> [Directions]: Scan the entries below, and for each line that includes the word "INRIA", make a copy.
....................
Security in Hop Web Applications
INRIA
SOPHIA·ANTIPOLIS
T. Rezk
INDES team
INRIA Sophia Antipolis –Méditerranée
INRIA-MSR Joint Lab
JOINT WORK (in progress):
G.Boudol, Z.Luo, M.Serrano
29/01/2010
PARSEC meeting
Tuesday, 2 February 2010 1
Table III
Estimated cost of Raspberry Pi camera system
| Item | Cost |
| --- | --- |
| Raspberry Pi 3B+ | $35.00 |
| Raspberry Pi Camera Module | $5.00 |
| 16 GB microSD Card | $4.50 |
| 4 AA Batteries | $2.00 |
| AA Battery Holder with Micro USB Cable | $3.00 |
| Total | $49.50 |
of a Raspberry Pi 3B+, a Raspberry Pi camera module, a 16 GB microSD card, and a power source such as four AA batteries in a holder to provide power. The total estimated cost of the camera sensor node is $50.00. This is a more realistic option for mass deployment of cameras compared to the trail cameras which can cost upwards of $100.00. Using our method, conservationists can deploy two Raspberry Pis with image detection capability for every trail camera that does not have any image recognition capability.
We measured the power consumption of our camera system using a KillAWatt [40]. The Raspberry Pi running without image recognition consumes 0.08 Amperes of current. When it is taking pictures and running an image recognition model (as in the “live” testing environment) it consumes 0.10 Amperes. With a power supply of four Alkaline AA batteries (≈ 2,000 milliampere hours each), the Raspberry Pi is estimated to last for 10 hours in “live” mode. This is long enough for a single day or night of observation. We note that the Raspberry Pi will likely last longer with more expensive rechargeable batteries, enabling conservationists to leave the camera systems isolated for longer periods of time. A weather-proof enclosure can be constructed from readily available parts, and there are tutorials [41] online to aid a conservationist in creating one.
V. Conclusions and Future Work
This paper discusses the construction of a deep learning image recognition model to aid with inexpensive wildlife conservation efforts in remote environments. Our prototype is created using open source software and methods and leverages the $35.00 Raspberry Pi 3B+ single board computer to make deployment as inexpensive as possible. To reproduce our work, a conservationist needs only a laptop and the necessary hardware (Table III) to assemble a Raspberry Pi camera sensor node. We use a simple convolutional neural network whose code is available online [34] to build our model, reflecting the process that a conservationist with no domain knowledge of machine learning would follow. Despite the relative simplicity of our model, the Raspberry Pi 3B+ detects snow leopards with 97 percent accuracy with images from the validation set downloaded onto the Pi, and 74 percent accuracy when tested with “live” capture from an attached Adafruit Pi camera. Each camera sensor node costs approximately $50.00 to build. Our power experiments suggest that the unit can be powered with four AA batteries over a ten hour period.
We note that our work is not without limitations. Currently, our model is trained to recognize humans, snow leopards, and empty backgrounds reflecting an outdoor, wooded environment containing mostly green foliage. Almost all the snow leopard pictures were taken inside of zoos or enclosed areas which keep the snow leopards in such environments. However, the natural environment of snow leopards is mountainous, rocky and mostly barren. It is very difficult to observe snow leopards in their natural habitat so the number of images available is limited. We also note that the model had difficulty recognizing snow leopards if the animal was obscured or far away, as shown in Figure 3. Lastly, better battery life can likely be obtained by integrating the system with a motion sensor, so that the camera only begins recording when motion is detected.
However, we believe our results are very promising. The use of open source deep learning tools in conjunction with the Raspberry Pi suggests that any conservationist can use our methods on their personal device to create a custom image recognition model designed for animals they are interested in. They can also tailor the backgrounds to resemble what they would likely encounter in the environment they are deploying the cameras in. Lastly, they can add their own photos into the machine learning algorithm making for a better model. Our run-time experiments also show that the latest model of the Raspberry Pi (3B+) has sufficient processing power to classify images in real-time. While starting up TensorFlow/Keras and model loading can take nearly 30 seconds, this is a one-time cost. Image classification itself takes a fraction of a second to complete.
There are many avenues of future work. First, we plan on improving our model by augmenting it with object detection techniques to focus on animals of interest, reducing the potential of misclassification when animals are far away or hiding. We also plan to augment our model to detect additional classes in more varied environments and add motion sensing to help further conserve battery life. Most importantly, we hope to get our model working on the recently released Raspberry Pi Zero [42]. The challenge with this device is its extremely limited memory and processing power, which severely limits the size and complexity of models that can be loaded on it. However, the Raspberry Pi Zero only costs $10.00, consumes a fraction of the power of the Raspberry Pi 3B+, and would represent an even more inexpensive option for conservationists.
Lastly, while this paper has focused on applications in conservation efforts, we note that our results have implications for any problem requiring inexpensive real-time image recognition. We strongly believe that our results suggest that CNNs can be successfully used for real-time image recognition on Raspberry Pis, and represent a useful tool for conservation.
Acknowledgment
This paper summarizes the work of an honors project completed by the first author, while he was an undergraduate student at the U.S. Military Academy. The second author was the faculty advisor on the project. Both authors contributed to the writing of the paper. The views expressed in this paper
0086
....................
> [Result]:
INRIA
INRIA Sophia Antipolis –Méditerranée
INRIA-MSR Joint Lab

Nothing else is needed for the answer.